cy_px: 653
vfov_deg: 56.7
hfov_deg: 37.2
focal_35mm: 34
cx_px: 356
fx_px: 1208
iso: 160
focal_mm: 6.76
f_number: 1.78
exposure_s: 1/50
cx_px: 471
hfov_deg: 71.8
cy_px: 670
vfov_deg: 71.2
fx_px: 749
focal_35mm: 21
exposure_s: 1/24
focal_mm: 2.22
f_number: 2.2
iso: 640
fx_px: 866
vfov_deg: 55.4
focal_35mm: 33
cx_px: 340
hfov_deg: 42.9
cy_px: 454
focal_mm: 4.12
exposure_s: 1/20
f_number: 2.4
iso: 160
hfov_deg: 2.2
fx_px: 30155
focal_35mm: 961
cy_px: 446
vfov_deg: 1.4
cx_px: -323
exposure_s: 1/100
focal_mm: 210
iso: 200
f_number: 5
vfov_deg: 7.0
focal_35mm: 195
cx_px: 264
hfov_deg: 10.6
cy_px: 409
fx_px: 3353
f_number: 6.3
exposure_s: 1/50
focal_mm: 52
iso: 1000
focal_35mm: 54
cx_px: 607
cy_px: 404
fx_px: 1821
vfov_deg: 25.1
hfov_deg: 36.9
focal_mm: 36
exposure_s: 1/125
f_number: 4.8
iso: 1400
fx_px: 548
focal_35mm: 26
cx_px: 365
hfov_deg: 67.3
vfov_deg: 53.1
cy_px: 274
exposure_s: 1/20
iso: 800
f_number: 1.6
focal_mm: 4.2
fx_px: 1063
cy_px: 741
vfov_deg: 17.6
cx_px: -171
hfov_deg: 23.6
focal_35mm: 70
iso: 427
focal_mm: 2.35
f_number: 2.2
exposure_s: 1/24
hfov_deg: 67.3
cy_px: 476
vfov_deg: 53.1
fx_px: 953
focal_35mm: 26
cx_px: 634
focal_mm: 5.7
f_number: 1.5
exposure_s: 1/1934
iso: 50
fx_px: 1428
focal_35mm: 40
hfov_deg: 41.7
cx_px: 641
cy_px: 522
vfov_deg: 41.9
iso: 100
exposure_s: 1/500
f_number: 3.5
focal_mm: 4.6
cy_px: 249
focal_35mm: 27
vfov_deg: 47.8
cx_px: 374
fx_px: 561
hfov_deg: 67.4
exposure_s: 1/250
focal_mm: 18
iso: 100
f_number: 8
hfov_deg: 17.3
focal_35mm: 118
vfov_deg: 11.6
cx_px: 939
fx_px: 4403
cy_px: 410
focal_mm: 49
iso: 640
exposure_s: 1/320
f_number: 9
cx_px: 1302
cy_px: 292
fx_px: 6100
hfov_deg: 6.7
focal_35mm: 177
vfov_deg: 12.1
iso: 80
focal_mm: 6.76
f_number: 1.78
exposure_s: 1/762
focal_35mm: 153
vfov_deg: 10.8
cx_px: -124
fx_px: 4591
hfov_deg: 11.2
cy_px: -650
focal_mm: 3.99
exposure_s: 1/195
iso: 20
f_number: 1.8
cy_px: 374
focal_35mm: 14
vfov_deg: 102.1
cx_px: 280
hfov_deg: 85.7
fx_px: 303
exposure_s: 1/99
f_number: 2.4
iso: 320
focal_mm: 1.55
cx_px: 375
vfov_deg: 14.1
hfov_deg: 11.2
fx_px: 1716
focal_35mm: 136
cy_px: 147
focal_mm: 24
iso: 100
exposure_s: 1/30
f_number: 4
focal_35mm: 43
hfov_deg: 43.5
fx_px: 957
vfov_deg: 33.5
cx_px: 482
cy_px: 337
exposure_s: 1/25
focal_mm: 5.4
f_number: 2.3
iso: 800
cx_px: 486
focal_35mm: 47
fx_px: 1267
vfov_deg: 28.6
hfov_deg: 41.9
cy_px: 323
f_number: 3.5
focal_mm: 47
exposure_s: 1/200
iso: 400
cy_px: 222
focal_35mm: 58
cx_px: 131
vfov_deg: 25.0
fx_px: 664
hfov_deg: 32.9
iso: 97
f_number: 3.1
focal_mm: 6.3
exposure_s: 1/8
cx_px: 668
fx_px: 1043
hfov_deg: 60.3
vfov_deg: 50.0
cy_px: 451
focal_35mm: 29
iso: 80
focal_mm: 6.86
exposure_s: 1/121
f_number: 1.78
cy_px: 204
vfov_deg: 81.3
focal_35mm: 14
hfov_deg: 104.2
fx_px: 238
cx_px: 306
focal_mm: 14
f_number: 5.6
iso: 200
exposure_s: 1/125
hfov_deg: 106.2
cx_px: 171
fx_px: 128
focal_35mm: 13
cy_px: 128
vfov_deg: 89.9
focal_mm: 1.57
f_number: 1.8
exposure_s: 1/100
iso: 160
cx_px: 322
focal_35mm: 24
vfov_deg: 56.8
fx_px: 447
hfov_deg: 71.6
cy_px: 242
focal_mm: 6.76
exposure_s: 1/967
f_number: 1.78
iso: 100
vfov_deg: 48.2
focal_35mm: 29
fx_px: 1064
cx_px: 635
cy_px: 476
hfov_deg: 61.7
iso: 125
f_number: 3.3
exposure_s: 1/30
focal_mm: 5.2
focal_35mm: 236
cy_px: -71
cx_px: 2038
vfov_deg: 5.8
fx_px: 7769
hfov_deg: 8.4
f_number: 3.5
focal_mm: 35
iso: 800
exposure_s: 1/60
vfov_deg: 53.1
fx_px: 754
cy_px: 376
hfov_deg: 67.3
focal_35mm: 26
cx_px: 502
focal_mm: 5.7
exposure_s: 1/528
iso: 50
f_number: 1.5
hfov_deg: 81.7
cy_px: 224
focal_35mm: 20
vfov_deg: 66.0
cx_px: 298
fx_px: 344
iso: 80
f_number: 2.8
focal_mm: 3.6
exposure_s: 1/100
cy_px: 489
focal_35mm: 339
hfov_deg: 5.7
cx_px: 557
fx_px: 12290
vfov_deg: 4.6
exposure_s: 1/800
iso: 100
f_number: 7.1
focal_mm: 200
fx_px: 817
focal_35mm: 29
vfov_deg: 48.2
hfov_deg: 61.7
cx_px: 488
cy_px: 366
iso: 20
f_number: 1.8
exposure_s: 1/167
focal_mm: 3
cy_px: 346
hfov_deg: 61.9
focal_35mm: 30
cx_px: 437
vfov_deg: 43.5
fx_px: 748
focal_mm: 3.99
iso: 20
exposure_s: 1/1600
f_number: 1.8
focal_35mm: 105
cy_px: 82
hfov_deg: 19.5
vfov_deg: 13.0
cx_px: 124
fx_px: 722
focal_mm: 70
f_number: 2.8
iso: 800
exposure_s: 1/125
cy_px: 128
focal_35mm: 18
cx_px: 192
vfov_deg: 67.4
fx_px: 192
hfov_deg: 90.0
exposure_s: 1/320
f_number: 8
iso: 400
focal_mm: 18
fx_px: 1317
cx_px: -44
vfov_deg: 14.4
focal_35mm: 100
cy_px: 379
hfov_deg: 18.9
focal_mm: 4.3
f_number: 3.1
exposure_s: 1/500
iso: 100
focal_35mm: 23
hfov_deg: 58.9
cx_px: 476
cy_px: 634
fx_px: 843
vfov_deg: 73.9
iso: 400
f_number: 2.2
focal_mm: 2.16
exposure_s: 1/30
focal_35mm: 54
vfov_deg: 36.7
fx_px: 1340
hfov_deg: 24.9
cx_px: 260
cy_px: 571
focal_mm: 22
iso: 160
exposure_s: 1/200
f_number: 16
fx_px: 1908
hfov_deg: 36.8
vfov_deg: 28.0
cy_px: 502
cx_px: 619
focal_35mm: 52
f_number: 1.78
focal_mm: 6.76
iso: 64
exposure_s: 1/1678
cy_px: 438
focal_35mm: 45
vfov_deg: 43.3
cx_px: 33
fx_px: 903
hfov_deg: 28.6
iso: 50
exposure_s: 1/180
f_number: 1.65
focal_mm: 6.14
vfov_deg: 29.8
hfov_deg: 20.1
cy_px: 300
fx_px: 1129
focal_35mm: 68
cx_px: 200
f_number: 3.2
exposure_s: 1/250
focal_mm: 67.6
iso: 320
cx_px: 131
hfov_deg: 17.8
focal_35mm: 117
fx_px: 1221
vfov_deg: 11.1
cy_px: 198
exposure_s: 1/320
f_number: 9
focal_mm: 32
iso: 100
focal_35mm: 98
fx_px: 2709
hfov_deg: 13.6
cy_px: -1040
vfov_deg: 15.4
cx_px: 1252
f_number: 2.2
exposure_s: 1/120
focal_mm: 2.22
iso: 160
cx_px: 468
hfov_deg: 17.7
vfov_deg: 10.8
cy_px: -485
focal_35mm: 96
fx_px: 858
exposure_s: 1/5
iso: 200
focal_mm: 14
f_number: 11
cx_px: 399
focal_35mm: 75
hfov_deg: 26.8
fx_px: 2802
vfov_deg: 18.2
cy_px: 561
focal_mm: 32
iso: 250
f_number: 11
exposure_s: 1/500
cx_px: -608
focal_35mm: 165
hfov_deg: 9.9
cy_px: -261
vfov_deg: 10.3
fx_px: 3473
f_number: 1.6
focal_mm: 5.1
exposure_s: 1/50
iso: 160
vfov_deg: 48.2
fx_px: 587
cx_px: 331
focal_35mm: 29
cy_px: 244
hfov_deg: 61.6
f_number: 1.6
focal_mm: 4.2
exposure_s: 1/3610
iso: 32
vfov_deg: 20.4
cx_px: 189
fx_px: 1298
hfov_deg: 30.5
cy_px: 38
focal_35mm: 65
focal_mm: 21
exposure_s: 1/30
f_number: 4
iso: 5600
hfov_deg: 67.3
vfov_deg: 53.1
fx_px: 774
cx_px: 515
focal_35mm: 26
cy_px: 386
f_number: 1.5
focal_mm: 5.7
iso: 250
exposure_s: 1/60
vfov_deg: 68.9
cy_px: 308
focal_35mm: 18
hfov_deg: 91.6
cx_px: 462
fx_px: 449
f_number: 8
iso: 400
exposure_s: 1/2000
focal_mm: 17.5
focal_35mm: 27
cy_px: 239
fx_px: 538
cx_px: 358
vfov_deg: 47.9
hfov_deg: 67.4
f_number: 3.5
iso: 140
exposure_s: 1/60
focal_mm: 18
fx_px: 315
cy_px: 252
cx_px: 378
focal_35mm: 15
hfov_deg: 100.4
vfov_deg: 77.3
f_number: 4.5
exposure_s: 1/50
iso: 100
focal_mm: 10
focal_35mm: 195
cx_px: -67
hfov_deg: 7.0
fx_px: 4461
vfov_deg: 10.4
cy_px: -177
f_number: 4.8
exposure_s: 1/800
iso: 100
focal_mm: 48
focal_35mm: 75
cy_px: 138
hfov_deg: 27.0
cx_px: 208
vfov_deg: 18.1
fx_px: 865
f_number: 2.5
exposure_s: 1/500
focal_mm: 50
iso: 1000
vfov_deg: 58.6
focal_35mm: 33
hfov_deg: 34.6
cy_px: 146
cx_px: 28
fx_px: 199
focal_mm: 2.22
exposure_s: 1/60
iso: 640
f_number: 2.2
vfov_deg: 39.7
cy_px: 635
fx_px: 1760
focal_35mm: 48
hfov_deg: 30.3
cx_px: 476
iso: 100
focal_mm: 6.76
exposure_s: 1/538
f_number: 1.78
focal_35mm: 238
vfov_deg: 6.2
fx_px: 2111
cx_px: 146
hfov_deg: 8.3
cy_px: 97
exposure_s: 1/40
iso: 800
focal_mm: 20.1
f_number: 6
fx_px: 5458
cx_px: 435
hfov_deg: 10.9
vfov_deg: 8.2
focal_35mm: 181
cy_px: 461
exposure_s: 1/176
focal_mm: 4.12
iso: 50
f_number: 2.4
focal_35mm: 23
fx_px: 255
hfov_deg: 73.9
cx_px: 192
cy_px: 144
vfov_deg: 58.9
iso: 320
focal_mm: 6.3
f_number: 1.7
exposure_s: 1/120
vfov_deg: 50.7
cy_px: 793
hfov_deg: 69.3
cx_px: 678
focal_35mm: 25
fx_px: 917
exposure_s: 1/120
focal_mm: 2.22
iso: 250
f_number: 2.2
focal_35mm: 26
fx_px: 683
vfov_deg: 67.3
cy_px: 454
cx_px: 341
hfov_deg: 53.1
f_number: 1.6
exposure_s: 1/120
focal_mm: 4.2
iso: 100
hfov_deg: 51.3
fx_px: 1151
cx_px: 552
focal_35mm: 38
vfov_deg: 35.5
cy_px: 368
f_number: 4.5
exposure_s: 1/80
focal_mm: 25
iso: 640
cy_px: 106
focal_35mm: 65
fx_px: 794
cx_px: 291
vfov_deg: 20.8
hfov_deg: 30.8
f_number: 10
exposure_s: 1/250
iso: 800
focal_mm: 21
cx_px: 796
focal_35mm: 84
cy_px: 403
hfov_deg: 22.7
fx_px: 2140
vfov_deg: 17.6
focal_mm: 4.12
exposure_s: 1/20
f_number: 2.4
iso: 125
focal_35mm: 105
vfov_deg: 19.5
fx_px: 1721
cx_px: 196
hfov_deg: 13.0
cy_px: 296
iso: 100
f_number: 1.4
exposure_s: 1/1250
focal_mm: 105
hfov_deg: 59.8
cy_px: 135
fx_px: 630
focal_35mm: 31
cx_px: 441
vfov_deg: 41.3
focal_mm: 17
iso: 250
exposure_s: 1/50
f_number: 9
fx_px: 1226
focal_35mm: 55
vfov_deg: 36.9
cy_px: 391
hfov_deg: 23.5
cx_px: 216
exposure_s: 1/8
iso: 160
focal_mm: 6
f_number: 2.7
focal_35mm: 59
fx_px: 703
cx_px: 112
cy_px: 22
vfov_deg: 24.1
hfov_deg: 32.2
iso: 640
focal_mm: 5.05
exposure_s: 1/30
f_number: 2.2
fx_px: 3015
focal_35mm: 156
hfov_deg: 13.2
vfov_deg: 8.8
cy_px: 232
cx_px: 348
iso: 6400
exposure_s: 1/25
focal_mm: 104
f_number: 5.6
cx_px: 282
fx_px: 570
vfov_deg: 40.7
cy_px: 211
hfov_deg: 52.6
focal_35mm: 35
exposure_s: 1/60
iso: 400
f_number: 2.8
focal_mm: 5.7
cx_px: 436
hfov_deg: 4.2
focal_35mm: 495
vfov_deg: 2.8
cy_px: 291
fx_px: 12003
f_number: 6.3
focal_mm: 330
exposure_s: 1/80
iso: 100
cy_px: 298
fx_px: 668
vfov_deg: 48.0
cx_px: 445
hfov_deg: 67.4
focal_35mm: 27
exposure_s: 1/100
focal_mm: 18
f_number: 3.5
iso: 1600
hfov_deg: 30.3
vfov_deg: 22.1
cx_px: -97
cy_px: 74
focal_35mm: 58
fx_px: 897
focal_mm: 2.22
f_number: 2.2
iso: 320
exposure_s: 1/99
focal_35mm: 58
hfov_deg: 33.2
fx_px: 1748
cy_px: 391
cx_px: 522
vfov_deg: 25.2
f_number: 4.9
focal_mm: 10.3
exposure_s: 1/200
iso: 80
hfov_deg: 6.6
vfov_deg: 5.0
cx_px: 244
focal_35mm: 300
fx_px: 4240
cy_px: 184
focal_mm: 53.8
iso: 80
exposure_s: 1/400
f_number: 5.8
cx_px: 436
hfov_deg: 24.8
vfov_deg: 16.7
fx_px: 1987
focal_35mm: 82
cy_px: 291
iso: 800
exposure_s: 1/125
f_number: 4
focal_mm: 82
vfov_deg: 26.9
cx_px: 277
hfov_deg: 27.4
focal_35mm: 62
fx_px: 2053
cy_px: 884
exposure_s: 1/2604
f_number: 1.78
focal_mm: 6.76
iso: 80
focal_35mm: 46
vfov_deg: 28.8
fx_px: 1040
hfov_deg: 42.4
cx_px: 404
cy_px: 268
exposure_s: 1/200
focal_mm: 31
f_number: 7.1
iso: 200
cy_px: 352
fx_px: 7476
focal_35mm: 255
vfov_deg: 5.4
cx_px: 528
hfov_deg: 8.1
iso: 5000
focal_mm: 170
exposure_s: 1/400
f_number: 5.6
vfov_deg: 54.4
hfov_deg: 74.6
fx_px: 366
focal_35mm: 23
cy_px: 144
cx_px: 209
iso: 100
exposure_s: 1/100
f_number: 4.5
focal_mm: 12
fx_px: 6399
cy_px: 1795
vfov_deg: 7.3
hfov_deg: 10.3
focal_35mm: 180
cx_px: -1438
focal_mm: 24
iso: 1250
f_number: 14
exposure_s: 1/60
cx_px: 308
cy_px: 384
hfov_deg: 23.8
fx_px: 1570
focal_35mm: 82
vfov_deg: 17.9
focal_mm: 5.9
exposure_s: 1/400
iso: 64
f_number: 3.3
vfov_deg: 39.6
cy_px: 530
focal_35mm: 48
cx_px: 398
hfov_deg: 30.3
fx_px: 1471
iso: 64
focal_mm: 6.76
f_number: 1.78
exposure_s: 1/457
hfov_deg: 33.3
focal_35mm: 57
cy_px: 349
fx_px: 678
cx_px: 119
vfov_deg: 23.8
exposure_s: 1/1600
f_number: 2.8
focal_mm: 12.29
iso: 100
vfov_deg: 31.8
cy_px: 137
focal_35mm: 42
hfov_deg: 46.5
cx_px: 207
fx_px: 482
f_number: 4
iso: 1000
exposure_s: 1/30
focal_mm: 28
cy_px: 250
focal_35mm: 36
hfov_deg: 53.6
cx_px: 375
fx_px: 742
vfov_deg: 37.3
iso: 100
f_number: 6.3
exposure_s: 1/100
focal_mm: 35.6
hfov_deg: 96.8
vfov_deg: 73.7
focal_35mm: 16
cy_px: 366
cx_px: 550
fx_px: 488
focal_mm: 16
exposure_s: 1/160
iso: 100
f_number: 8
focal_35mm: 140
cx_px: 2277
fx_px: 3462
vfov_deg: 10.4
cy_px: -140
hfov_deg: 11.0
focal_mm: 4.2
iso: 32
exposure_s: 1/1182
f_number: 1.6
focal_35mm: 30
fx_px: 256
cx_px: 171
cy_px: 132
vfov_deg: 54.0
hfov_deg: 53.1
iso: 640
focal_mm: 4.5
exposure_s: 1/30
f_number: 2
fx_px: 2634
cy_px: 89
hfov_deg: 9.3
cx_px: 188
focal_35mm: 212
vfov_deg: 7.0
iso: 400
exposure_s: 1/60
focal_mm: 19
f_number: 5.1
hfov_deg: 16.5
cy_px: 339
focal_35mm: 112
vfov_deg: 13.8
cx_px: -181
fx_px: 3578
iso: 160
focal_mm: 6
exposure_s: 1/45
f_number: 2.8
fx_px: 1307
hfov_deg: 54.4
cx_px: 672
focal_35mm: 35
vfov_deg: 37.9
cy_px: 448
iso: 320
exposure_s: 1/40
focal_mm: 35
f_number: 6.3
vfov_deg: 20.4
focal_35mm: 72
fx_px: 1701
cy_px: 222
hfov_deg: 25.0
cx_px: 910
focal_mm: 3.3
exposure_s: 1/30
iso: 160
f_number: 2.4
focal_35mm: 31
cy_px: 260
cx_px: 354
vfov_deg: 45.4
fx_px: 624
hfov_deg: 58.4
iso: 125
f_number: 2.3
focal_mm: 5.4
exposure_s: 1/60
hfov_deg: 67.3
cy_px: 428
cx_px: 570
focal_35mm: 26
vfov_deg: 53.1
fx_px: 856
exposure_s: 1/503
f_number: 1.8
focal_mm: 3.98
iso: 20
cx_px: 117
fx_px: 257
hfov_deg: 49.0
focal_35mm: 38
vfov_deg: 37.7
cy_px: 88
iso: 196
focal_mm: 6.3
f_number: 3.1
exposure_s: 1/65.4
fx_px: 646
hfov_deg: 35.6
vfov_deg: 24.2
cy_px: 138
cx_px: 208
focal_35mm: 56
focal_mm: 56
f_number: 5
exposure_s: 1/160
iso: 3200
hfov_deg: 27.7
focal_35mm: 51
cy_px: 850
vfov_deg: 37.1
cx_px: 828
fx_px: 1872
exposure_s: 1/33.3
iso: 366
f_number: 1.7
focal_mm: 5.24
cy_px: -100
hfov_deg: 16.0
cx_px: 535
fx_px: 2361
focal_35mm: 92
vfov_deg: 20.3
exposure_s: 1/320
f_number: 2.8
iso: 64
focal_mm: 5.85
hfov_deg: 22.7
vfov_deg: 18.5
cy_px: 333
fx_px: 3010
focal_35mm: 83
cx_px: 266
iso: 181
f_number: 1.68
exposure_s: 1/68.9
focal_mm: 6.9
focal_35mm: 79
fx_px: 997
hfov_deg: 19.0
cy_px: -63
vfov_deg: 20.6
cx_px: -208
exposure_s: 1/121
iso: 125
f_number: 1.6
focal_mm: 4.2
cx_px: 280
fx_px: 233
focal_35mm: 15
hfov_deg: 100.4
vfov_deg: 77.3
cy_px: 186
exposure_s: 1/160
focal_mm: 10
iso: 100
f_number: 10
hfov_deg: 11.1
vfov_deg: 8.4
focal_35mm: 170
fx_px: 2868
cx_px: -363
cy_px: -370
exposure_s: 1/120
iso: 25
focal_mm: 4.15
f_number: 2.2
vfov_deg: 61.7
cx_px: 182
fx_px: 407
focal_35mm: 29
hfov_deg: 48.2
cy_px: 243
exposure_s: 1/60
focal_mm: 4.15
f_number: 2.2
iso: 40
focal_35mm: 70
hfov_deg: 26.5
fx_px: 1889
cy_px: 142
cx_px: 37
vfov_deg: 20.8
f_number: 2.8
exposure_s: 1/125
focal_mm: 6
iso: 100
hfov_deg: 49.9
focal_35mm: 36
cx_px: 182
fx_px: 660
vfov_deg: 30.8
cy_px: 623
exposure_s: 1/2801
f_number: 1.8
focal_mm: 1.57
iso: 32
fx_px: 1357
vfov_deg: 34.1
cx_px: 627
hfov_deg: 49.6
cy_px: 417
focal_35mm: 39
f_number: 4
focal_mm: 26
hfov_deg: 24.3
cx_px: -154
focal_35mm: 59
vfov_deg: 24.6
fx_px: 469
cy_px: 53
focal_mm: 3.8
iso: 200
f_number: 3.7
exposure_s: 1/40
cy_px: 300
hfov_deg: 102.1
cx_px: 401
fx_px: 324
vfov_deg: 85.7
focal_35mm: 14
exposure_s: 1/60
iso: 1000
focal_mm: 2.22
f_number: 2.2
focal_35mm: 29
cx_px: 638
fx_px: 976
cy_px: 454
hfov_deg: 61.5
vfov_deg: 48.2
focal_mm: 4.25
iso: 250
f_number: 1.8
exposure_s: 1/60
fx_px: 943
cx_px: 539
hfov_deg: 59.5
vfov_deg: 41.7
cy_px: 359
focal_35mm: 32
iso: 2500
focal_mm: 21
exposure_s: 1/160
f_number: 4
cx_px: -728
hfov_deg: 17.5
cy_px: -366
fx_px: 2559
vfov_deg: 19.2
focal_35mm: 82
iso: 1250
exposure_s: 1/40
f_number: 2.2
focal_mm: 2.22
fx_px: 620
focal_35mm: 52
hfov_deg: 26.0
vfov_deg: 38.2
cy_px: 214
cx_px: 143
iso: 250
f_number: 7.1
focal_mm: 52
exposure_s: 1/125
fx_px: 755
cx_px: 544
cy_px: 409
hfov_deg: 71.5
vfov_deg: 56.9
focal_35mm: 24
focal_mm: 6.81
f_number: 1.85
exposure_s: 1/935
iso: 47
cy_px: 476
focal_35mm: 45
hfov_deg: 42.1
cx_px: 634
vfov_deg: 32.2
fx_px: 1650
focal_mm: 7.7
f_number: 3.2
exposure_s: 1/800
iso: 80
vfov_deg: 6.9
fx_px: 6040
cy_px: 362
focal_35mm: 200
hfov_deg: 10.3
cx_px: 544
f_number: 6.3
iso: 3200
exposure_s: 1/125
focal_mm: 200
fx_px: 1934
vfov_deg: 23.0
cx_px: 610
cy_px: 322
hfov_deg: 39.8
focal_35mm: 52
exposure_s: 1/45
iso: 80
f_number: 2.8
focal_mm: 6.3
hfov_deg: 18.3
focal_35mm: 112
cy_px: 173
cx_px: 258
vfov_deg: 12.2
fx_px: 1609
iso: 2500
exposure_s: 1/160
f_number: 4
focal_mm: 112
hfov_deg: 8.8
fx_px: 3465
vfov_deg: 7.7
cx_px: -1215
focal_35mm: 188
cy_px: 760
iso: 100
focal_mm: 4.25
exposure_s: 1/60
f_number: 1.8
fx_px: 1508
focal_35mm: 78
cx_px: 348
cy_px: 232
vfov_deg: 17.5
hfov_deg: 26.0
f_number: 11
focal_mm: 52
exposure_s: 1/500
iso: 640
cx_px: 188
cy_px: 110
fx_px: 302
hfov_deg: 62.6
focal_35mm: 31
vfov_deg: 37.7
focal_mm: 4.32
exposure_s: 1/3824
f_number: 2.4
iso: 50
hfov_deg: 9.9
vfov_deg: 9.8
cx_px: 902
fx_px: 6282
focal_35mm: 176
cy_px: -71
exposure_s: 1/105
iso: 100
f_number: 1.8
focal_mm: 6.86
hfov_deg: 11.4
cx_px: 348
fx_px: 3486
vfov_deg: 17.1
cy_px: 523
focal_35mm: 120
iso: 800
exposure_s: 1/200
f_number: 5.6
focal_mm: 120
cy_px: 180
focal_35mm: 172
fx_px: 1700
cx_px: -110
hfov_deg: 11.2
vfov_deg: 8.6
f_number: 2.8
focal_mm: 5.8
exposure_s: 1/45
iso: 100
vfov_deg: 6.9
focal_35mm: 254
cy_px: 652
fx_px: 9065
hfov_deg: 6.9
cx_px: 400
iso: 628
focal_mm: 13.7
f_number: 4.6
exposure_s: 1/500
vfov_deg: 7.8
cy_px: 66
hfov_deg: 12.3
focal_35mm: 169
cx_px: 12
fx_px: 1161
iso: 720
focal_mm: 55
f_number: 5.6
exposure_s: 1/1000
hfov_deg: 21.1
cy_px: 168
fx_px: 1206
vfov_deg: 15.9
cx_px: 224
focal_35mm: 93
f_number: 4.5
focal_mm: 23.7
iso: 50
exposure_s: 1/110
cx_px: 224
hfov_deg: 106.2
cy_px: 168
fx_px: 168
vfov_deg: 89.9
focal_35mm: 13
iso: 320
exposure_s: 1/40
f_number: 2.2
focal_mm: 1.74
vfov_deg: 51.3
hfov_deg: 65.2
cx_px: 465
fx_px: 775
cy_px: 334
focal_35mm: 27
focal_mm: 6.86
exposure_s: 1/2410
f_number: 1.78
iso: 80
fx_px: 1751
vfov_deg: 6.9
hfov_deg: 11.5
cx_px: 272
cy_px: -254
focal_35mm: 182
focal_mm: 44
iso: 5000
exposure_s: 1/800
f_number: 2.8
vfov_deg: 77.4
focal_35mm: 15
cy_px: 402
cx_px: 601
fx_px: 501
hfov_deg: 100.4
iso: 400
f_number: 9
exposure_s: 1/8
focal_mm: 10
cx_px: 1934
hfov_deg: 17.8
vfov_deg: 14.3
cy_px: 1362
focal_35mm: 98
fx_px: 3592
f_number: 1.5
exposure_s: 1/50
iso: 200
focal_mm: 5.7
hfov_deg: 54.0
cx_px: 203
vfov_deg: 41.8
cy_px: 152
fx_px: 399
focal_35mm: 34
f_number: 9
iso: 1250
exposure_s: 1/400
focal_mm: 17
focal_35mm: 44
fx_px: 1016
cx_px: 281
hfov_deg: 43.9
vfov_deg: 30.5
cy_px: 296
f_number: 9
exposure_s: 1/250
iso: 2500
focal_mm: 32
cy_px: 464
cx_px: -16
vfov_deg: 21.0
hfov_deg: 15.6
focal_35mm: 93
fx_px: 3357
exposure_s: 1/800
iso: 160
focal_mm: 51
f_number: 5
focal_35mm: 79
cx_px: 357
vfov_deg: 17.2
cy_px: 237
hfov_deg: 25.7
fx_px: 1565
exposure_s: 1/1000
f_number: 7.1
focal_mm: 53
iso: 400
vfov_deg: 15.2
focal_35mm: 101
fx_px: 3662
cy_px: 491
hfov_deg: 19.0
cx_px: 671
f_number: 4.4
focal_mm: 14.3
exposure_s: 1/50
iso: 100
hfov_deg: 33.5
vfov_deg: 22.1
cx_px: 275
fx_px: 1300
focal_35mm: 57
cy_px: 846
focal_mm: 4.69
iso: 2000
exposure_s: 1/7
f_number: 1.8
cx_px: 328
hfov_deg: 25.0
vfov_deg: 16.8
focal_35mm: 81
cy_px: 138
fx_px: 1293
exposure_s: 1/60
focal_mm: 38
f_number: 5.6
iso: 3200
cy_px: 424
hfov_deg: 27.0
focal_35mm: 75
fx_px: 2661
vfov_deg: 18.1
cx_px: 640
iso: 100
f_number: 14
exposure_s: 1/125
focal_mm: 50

#### [Work required]
What you return must be an exact retyping of the lines above starting at the line with "cx_px: 1302" and ending at the line with "hfov_deg: 8.4", and nothing besides.

#### [Task answer]
cx_px: 1302
cy_px: 292
fx_px: 6100
hfov_deg: 6.7
focal_35mm: 177
vfov_deg: 12.1
iso: 80
focal_mm: 6.76
f_number: 1.78
exposure_s: 1/762
focal_35mm: 153
vfov_deg: 10.8
cx_px: -124
fx_px: 4591
hfov_deg: 11.2
cy_px: -650
focal_mm: 3.99
exposure_s: 1/195
iso: 20
f_number: 1.8
cy_px: 374
focal_35mm: 14
vfov_deg: 102.1
cx_px: 280
hfov_deg: 85.7
fx_px: 303
exposure_s: 1/99
f_number: 2.4
iso: 320
focal_mm: 1.55
cx_px: 375
vfov_deg: 14.1
hfov_deg: 11.2
fx_px: 1716
focal_35mm: 136
cy_px: 147
focal_mm: 24
iso: 100
exposure_s: 1/30
f_number: 4
focal_35mm: 43
hfov_deg: 43.5
fx_px: 957
vfov_deg: 33.5
cx_px: 482
cy_px: 337
exposure_s: 1/25
focal_mm: 5.4
f_number: 2.3
iso: 800
cx_px: 486
focal_35mm: 47
fx_px: 1267
vfov_deg: 28.6
hfov_deg: 41.9
cy_px: 323
f_number: 3.5
focal_mm: 47
exposure_s: 1/200
iso: 400
cy_px: 222
focal_35mm: 58
cx_px: 131
vfov_deg: 25.0
fx_px: 664
hfov_deg: 32.9
iso: 97
f_number: 3.1
focal_mm: 6.3
exposure_s: 1/8
cx_px: 668
fx_px: 1043
hfov_deg: 60.3
vfov_deg: 50.0
cy_px: 451
focal_35mm: 29
iso: 80
focal_mm: 6.86
exposure_s: 1/121
f_number: 1.78
cy_px: 204
vfov_deg: 81.3
focal_35mm: 14
hfov_deg: 104.2
fx_px: 238
cx_px: 306
focal_mm: 14
f_number: 5.6
iso: 200
exposure_s: 1/125
hfov_deg: 106.2
cx_px: 171
fx_px: 128
focal_35mm: 13
cy_px: 128
vfov_deg: 89.9
focal_mm: 1.57
f_number: 1.8
exposure_s: 1/100
iso: 160
cx_px: 322
focal_35mm: 24
vfov_deg: 56.8
fx_px: 447
hfov_deg: 71.6
cy_px: 242
focal_mm: 6.76
exposure_s: 1/967
f_number: 1.78
iso: 100
vfov_deg: 48.2
focal_35mm: 29
fx_px: 1064
cx_px: 635
cy_px: 476
hfov_deg: 61.7
iso: 125
f_number: 3.3
exposure_s: 1/30
focal_mm: 5.2
focal_35mm: 236
cy_px: -71
cx_px: 2038
vfov_deg: 5.8
fx_px: 7769
hfov_deg: 8.4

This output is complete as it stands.